Open the map (from the Radar section on the main page). A Layer switcher at the top toggles between:
- Radar — NEXRAD precipitation. Use the Now / −30m / −1h / −2h / −3h / −4h chips to step back through recent frames.
- Satellite — the latest GOES image (true color by day, infrared at night).
- Smoke — NOAA smoke plumes, light to heavy.
- Wind — a surface-wind field; tap anywhere to inspect speed and direction at that spot.

On any layer:
- Turn on Fires (top-right) to overlay active-fire hotspots and wildfire-incident perimeters. Tap a marker for details.
- Use Recenter to jump back to your location, the + / − buttons or pinch to zoom, and the legend to read the colors.
Almanac & history

Open the Almanac from the main page to look back, not just ahead. The Mode switch offers:
- On a Date — pick any past date to see that day's high, low, rainfall, and max wind. (Records run about 5 days behind.)

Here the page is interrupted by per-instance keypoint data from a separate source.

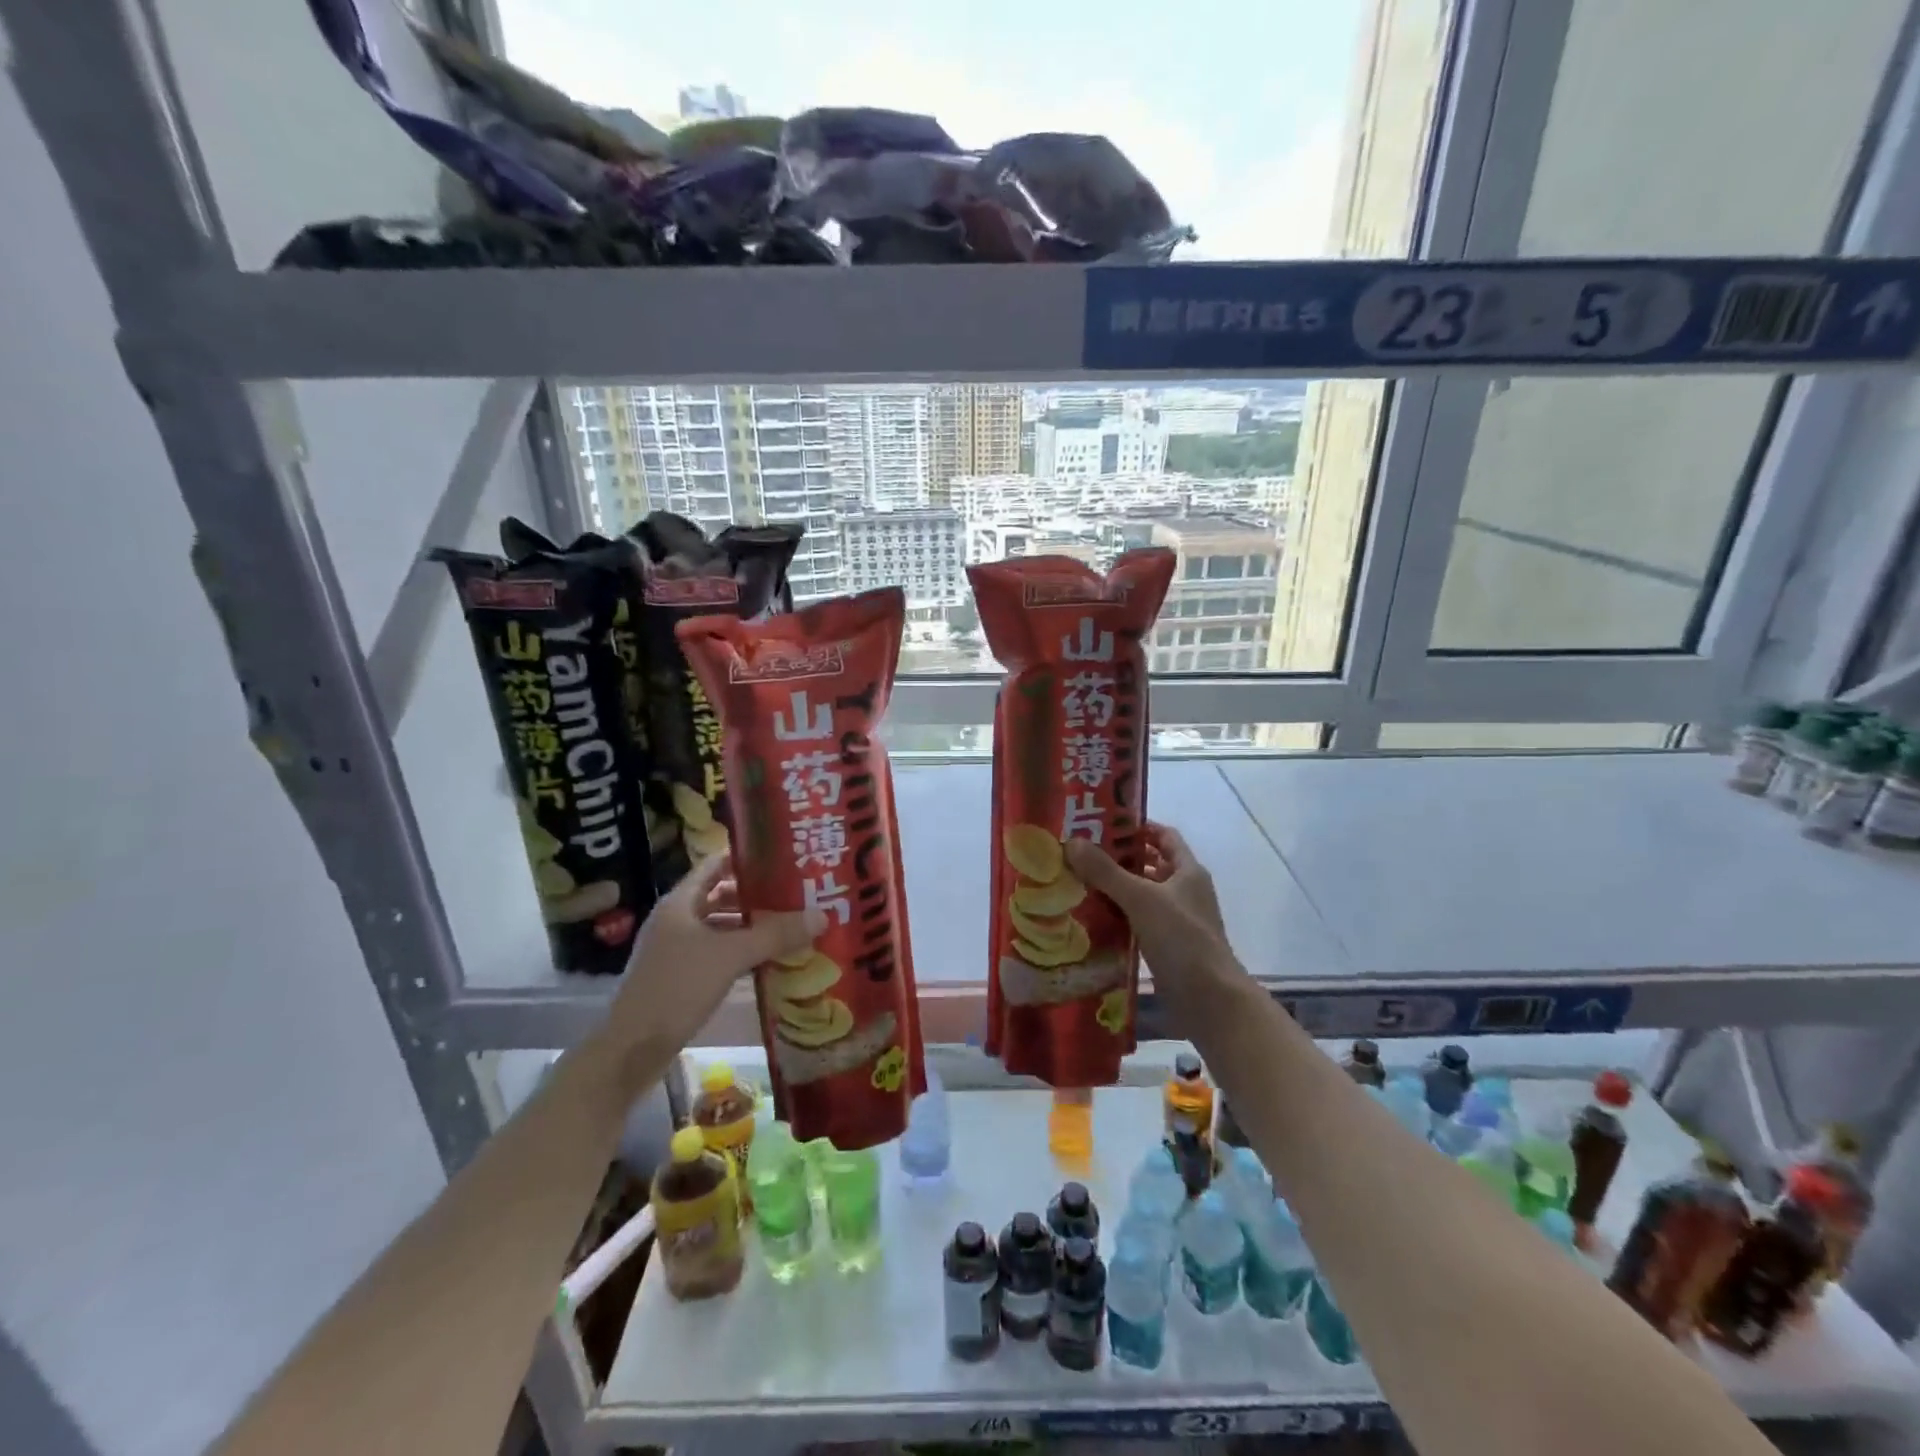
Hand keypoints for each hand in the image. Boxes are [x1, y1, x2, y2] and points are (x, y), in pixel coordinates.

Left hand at [607, 854, 824, 1050]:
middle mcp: (676, 920)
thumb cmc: (677, 988)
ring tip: (790, 924)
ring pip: (720, 927)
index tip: (781, 856)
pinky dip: (741, 952)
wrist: (631, 1049)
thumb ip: (775, 935)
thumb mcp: (730, 956)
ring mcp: (675, 949)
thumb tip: (821, 915)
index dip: (746, 857)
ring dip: (751, 926)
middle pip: (720, 895)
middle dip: (756, 895)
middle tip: (795, 893)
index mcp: (680, 903)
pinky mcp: (680, 976)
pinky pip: (717, 953)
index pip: (715, 864)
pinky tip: (769, 959)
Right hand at [1065, 823, 1244, 1032]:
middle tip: (1081, 852)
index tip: (1104, 823)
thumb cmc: (1182, 939)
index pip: (1164, 836)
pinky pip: (1139, 922)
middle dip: (1119, 858)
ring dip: (1116, 889)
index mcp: (1188, 871)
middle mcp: (1185, 892)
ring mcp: (1177, 921)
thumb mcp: (1141, 899)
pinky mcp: (1167, 946)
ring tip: (1078, 882)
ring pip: (1143, 895)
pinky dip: (1119, 917)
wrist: (1210, 1000)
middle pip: (1151, 865)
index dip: (1138, 827)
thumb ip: (1106, 872)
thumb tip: (1071, 843)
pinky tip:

- Monthly Averages — a month-by-month table of typical highs, lows, and rainfall, drawn from roughly 15 years of record.
Tap Change to look up a different place.
Your own weather station
If you own a backyard station, Cloudbreak can blend its live readings into your local forecast.
- Go to Settings → Weather Stations → Add Station.
- Choose a Brand: Ambient Weather, Tempest (WeatherFlow), Davis WeatherLink, Netatmo, or PWSWeather. (Ambient is fully supported; the others are in beta.)
- Enter the credentials that brand needs — there's a "How to get your keys" link with step-by-step help for each provider.
- Give it a Name (e.g. Home, Cabin) and tap Test connection to confirm it works.
Your readings then blend over the official forecast for temperature, humidity, wind, pressure, and feels-like, shown with an antenna chip on the main screen. Cloudbreak uses the nearest station within about 25 miles. To change one later, open it to pause (the Enabled toggle) or Remove station. Your keys stay on your device and are never sent to us.
Settings reference
Open Settings from the locations list (the gear). Everything it contains:
- Your Weather Data → Weather Stations — add and manage personal stations (above).
- Units & Display:
- Temperature — Fahrenheit (°F) or Celsius (°C).
- Wind speed — miles per hour or kilometers per hour.
- Time format — 12-hour or 24-hour.
- Notifications: Fire-weather alerts and Air-quality alerts (both off until you turn them on).
- Data Sources: a transparency list — forecasts from the National Weather Service, radar from NWS NEXRAD (Iowa State / IEM), search from Apple Maps, plus any stations you've added.
- About: the app version and links to the data providers.
Alerts & notifications
- In the app: when the National Weather Service issues a watch or warning for a location, an alerts banner appears at the top of its page — tap to read the full alert.
- Notifications (off by default): turn on Fire-weather alerts and/or Air-quality alerts in Settings. You'll get a heads-up before the day's fire-weather peak, or when air quality turns unhealthy for your primary location. They're computed on your device and delivered locally — no account and no push server. Turn them off any time in Settings or iOS Notifications.
Widgets
Add the Cloudbreak Forecast widget to your Home Screen or Lock Screen (small, medium, large, and lock-screen sizes) for current conditions at a glance. The widget follows your top saved location.
Across your devices
Cloudbreak is native on every screen, and your saved places and settings stay in sync.
iPhone
The complete app — forecast, the map layers, fire-weather, the almanac, and your stations.
iPad
The same app with room to breathe — the maps, charts, and almanac open right up.
Apple Watch
Four pages — Current, Hourly, 7-Day, and Fire & Air — plus Conditions and Fire Risk complications for your watch face.
Mac
The native Mac app for the full forecast on your desktop, with widgets in Notification Center.
Tips & gestures
- Swipe left/right between places; tap the dots or the place name to jump.
- Pull down to refresh any forecast.
- Tap a detail card for its 24-hour chart, then drag to scrub through the hours.
- On the Wind map, tap anywhere to inspect that spot; turn on Fires to see active hotspots on any layer.
- Swipe a place left in the list to Remove it.